Though she has never made a devil sign on stage or shrieked, wounded Klingon-style, into her microphone, Wolfe is flattered to be associated with death metal. Her music is creepy quiet as often as it is loud and yet she feels a genuine affinity with the metal community. There is beauty, even tranquility, in untrammeled chaos and she finds that death metal can have liberating, almost blissed-out qualities.
“There is something in white noise that I love,” she says. “I love the peace amidst the chaos. I feel it is something that black metal draws on and which I draw on also. It doesn’t puzzle me that I would be associated with the metal scene. I was introduced to a lot of people through that Burzum song. I did it for fun. It was the first many of my fans heard of me.”
If Hot Press was that sort of magazine we might cynically pitch Wolfe as the indie Lady Gaga. Physically they sort of look the same, projecting an artful awkwardness that feels simultaneously distant and very human. Certainly, Wolfe has a Gaga-esque eye for extreme fashion. Early on, she would perform with her face behind a veil; subsequent press shots have seen her sporting bizarre headdresses and gazing blank-eyed at the camera in an expression of provocative weirdness.
Where the comparison falls down (assuming it ever stood up) is in the fact that, while Lady Gaga dresses that way to draw attention, Wolfe has precisely the opposite intent. Chronically introverted, for her fashion is a distraction tactic – she wants you to be blinded by the couture so that you do not stare too closely at the nervous songwriter beyond.
“I was always shy,” she says.”That is why I never imagined I would be doing music in front of people. I still have challenges in terms of stage fright. It is definitely something I have to overcome over and over. Early on, I would wear a veil and cover myself and feel invisible. Eventually I got into fashion and dressing up - it was a way to slip into character and feel confident. Although I still have issues with stage fight I have gotten a lot better and am slowly opening myself up to that aspect of the business.”
She feels her shyness goes back to adolescence. Quiet and awkward she was something of an outcast in school. It was hard for her to imagine she would ever fit in. What’s changed is that , nowadays, she appreciates having an outsider’s perspective whereas, as a kid, she wanted to rub along with others.
“High school was not a good time for me,” she remembers. “I felt I was some weird outcast.
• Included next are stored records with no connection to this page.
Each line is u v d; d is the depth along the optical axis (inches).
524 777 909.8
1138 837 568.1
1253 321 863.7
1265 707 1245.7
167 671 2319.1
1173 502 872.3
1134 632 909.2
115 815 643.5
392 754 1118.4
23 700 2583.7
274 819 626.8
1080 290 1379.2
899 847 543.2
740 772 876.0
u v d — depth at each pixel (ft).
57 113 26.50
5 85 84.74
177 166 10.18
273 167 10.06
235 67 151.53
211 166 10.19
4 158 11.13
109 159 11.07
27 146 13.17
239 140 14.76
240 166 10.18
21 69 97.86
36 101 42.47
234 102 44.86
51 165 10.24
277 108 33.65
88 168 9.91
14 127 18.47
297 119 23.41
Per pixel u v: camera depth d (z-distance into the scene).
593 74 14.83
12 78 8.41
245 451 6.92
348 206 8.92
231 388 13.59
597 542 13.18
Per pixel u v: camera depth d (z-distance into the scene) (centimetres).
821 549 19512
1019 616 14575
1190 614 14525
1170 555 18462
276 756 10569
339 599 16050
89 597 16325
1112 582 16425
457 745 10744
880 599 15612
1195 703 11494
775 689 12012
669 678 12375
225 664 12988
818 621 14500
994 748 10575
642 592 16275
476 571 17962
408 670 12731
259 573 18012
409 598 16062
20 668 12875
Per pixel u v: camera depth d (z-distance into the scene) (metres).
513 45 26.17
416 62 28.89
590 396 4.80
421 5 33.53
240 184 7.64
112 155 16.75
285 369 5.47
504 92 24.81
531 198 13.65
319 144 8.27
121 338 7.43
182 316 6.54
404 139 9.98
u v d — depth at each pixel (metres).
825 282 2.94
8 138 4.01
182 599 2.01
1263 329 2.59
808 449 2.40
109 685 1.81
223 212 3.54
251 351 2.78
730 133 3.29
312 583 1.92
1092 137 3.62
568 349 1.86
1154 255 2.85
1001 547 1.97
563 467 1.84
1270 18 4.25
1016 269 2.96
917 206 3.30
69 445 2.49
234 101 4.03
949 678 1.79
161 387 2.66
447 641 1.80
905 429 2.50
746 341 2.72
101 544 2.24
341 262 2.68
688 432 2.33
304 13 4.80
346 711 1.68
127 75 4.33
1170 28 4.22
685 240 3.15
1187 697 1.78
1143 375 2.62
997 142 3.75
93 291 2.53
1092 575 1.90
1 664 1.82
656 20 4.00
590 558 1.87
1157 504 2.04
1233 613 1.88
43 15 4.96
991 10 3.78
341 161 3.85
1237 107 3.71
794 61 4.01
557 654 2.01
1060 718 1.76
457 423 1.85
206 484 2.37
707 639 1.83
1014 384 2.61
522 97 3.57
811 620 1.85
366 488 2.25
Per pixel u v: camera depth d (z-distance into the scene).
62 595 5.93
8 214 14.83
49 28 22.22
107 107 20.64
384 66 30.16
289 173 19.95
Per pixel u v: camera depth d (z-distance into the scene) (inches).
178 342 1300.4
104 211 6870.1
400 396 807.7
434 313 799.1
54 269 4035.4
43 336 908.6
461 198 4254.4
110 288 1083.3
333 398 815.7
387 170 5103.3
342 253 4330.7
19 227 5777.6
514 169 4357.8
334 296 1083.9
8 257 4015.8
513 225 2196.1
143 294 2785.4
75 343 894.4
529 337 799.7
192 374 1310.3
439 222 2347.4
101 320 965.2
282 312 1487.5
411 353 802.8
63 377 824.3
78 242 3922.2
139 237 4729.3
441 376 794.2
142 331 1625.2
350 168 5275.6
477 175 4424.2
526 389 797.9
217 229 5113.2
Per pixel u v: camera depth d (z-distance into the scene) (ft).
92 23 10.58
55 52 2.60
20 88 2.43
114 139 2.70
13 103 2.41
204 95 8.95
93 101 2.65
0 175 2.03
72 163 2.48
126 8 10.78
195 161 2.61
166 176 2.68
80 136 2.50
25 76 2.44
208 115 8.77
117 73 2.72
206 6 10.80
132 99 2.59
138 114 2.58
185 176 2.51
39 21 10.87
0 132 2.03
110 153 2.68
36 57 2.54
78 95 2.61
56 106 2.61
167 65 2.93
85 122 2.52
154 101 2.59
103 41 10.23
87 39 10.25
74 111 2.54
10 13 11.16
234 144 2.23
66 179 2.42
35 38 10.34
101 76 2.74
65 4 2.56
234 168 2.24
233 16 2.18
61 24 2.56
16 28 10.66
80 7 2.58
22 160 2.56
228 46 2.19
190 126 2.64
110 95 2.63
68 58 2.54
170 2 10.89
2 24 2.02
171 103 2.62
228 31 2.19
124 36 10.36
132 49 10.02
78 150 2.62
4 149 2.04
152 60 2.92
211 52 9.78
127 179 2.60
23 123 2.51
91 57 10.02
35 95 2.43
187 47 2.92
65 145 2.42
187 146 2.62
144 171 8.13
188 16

I was always trying to fit in. If I ever have a child I will say to them,’ don’t worry about fitting in’. It’s just high school and is so stupid. Because I wanted to be like everyone else, I didn’t take music seriously. I was always running from it. I went to a bunch of different colleges after I graduated. I tried several career paths. None worked. Eventually it became clear music was the only option.”